Retrouvez chaque semaine trois questions à un candidat à l'élection présidentielle de 2012. Cette semaine, c'est Eva Joly qui répond depuis la conférence de presse organisée par Europe Écologie Les Verts.
Lundi 16 janvier 2012, depuis le siège d’Europe Écologie Les Verts à Paris, trois questions à Eva Joly, candidate officielle à l’élection présidentielle 2012.


Quelles leçons tirer de la perte du triple A ?

Eva Joly.
La crise est bien sûr européenne, mais vendredi, tous les États européens n’ont pas été dégradés. Il y a donc bien une maladie française, une spécificité française. Et qui d’autre que la droite au pouvoir depuis dix ans peut en être responsable ? Le déficit, ce n’est pas la crise qui l’a d’abord creusé mais les cadeaux fiscaux qui ont commencé en l’an 2000. L’austérité nous enfonce dans la crise et il est absurde de reprocher aux États de s’être endettés depuis 2008 pour empêcher une catastrophe financière plus grande encore. Il est tout aussi absurde de vouloir faire payer le peuple pour cela en détruisant le service public. Ce ne sont ni les retraités, ni les chômeurs, ni les fonctionnaires qui ont causé la crise.


Que proposez-vous face à cela ?

Eva Joly.
J’ai choisi un chemin mesuré pour la France, celui d’une réduction effective du déficit public et d’une politique d’investissement qui permet de retrouver l’espoir. Ce chemin équilibré prévoit de baisser d’un point par an le déficit budgétaire et d’investir en même temps 15 milliards dans la conversion écologique de l’économie.
Je propose la création d’un fonds européen de désendettement. Au niveau de la zone euro, nous pouvons créer un pot commun auquel les États de la zone euro transféreront une partie de leur dette équivalente à 20 points de PIB. Ce fonds doit permettre de garantir le remboursement des dettes sur une période plus longue qu’aujourd'hui. Il sera garanti par l’ensemble des États de la zone euro.
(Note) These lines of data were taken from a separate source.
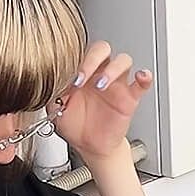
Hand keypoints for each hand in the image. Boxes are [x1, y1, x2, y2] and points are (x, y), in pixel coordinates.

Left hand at [54, 40, 151, 168]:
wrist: (90, 146)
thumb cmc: (75, 125)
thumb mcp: (56, 109)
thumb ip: (53, 93)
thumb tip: (50, 82)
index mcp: (82, 72)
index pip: (81, 53)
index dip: (75, 62)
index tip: (68, 79)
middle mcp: (100, 73)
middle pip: (102, 49)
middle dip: (92, 59)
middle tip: (83, 78)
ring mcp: (116, 84)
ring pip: (122, 60)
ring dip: (113, 69)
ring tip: (102, 85)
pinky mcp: (130, 97)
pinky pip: (142, 83)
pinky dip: (144, 77)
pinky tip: (141, 77)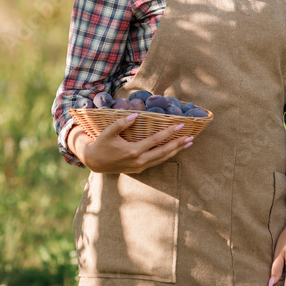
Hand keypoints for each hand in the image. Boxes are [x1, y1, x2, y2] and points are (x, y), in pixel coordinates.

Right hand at [67, 115, 193, 173]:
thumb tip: (135, 115)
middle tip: (191, 137)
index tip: (180, 125)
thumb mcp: (108, 132)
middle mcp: (139, 161)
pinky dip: (166, 156)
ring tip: (187, 144)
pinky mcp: (139, 170)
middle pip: (164, 152)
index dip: (169, 132)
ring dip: (175, 151)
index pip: (156, 140)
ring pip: (162, 159)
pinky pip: (156, 162)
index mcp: (133, 151)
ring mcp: (140, 167)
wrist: (95, 162)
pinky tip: (173, 151)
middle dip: (178, 144)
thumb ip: (121, 123)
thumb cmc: (102, 144)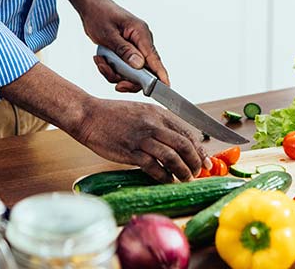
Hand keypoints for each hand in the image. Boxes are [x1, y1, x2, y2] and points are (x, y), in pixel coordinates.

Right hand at [76, 98, 208, 181]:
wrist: (89, 115)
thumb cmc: (113, 115)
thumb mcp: (142, 112)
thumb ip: (158, 124)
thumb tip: (175, 142)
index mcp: (158, 113)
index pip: (187, 132)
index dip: (199, 149)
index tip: (206, 160)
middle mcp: (154, 124)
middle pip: (184, 145)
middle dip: (195, 161)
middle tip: (198, 172)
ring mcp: (142, 138)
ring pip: (172, 157)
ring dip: (182, 171)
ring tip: (186, 179)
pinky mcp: (131, 151)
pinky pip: (153, 167)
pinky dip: (164, 176)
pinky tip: (167, 181)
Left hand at [77, 0, 169, 92]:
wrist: (91, 6)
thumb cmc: (99, 16)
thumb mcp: (108, 35)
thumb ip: (124, 51)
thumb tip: (140, 65)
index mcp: (141, 33)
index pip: (154, 58)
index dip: (161, 74)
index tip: (166, 88)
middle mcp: (142, 40)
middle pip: (143, 70)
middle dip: (127, 79)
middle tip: (115, 83)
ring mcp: (136, 46)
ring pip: (132, 71)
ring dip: (115, 73)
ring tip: (100, 62)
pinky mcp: (128, 50)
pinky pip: (124, 67)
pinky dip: (112, 68)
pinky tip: (101, 60)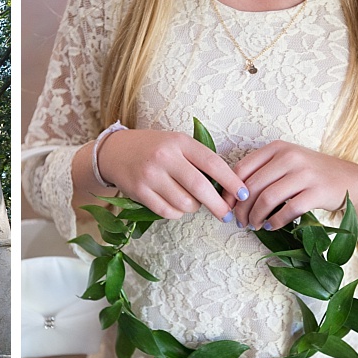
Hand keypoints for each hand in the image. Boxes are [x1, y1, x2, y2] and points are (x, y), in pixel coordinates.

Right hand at [96, 129, 247, 220]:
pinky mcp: (139, 191)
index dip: (231, 181)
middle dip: (218, 205)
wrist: (114, 152)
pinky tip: (175, 205)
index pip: (212, 163)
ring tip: (190, 201)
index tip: (243, 194)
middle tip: (227, 215)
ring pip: (184, 203)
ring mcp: (150, 175)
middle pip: (200, 187)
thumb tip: (226, 188)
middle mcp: (164, 157)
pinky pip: (167, 212)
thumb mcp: (176, 143)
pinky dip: (177, 213)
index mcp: (179, 142)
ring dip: (193, 207)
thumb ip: (198, 159)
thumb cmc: (153, 149)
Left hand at [226, 140, 357, 230]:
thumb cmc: (308, 175)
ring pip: (267, 198)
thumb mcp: (284, 164)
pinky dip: (275, 221)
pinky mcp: (318, 191)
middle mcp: (290, 156)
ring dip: (256, 216)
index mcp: (276, 148)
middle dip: (241, 209)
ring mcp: (305, 173)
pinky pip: (288, 209)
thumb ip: (259, 174)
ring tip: (253, 225)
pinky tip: (271, 226)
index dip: (228, 191)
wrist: (349, 180)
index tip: (226, 206)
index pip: (240, 169)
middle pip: (252, 186)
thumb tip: (229, 197)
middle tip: (239, 221)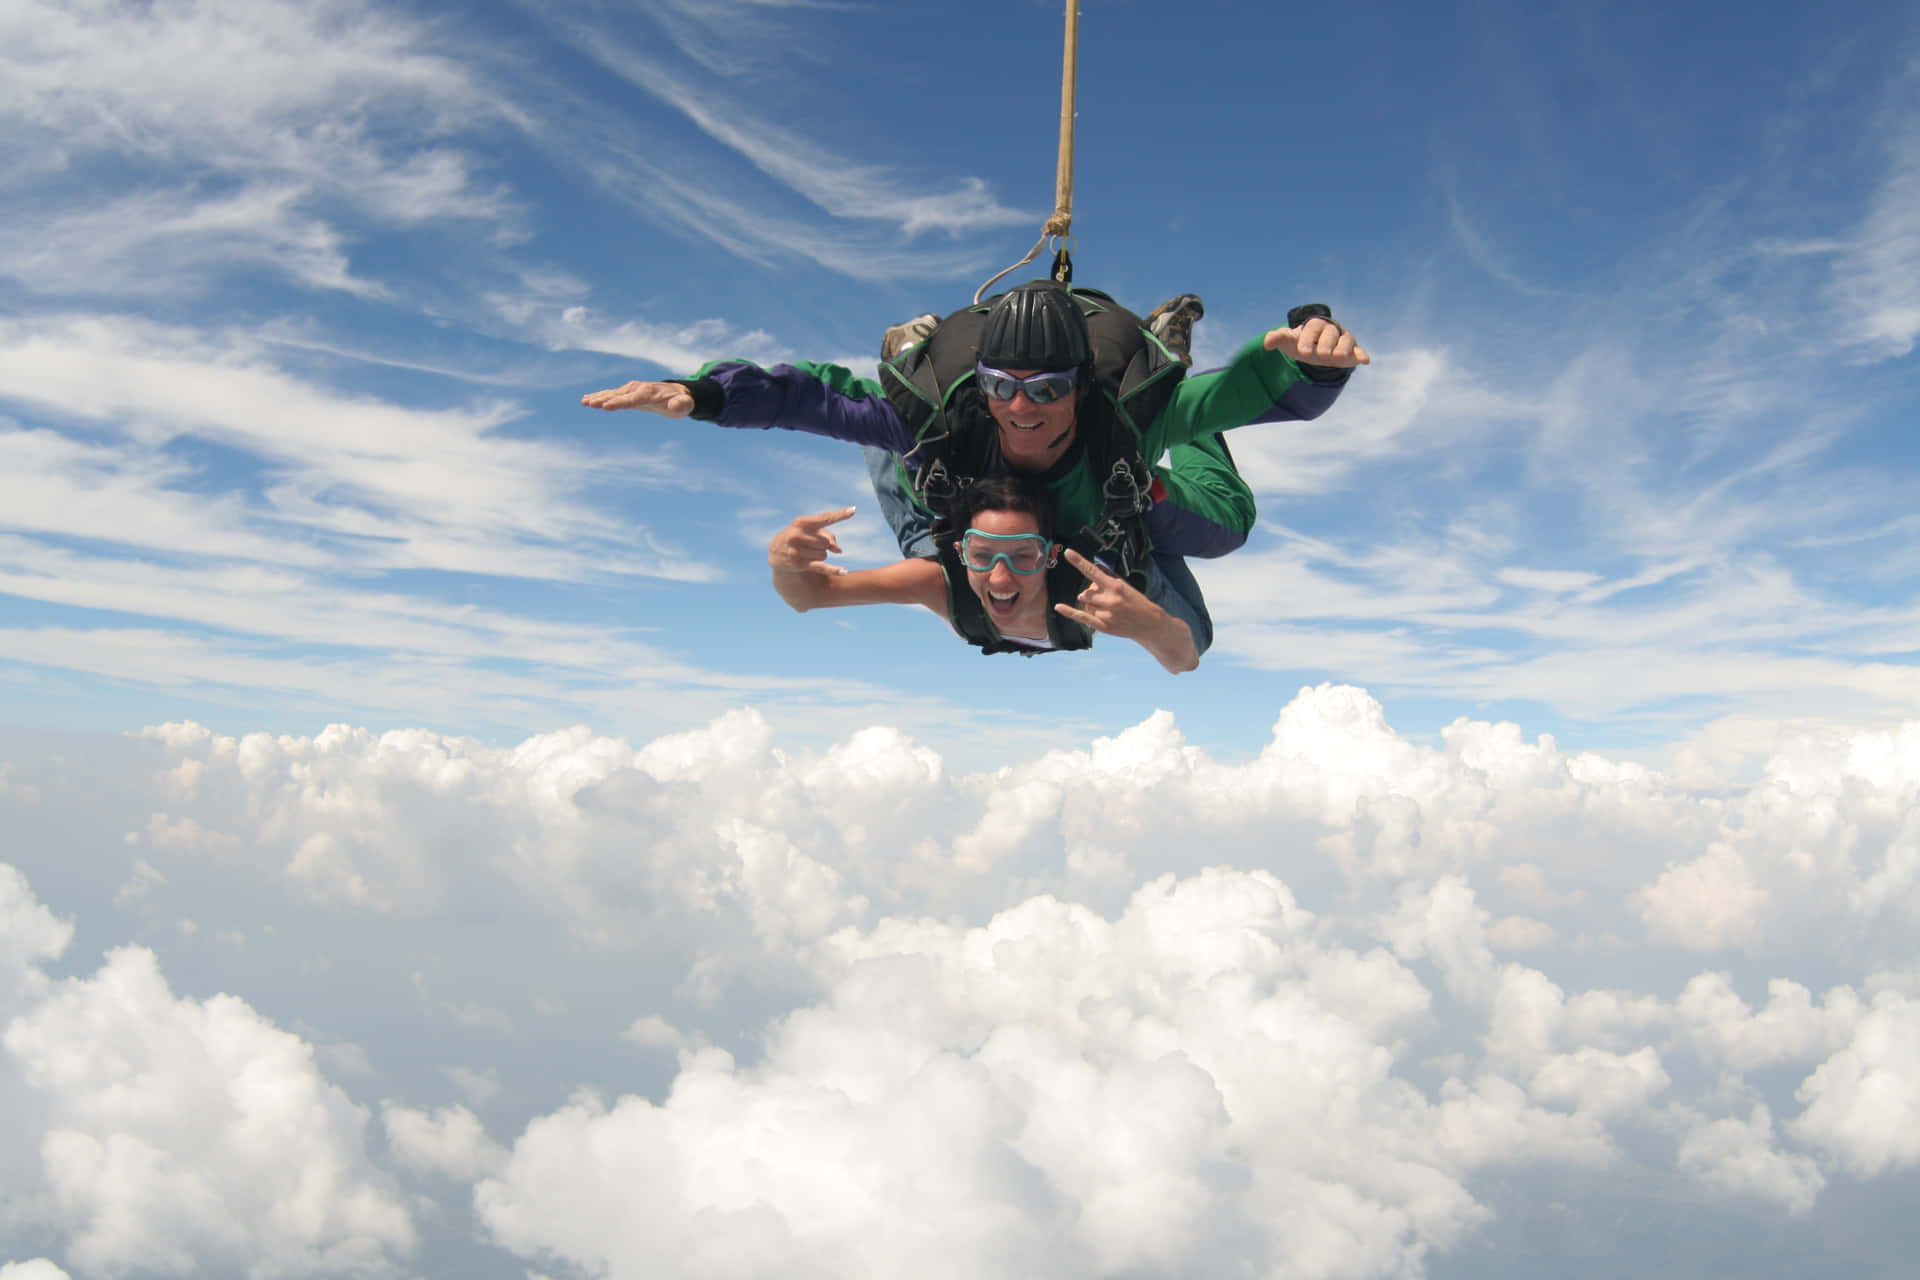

Cette proposition, émise il y a plusieurs semaines par un groupe de cinq économistes qui conseillent le gouvernement allemand, est débattue cette semaine au Parlement européen.
Je propose également qu’une partie de la future taxe sur les transactions financières soit affectée au remboursement de cette dette de crise, puisque c’est la finance qui nous a mis dans cette situation.
Enfin nous devrions lever une taxation exceptionnelle sur l’ensemble des patrimoines de façon à lever un mur d’actifs face au mur des dettes. La détention du patrimoine est beaucoup plus inégalitaire que celle des revenus.


Où couper pour réduire le déficit budgétaire ?

Eva Joly.
La crise que nous traversons se caractérise en réalité par une dette de crise de 400 milliards d’euros (20 points de PIB) depuis 2008. L’idée est d’isoler la dette de la crise. Toute la question politique est de savoir ce qu’on fait de ces 400 milliards : est-ce qu’on casse le modèle social ou est-ce qu’on isole cette dette et on la traite avec un compromis, un remboursement plus long à travers un fonds européen de désendettement.
Un point de PIB par an représente 20 milliards d’euros. Le manque à gagner des paradis fiscaux, qui est un combat historique, représente 30 milliards d’euros de manque à gagner annuel selon les chiffres de la Cour des comptes. C’est la plus grande niche fiscale au monde ! Et aujourd’hui, rien n’a été fait contre cela. Il y a des lois au Brésil ou aux États-Unis qui sont beaucoup plus ambitieuses que ce qu’a fait Nicolas Sarkozy. Il existe donc une vraie marge de manœuvre.
La deuxième piste pour réduire le déficit sans toucher au modèle social, c’est de créer un impôt plancher sur les bénéfices pour les multinationales. Les entreprises du CAC 40 paient aujourd’hui 8 % d’impôt sur les sociétés quand les PME en paient plus de 30 %. Ainsi, aucune multinationale ne pourrait payer moins de 17 %. Cela rapporterait aux alentours de 5 milliards d’euros.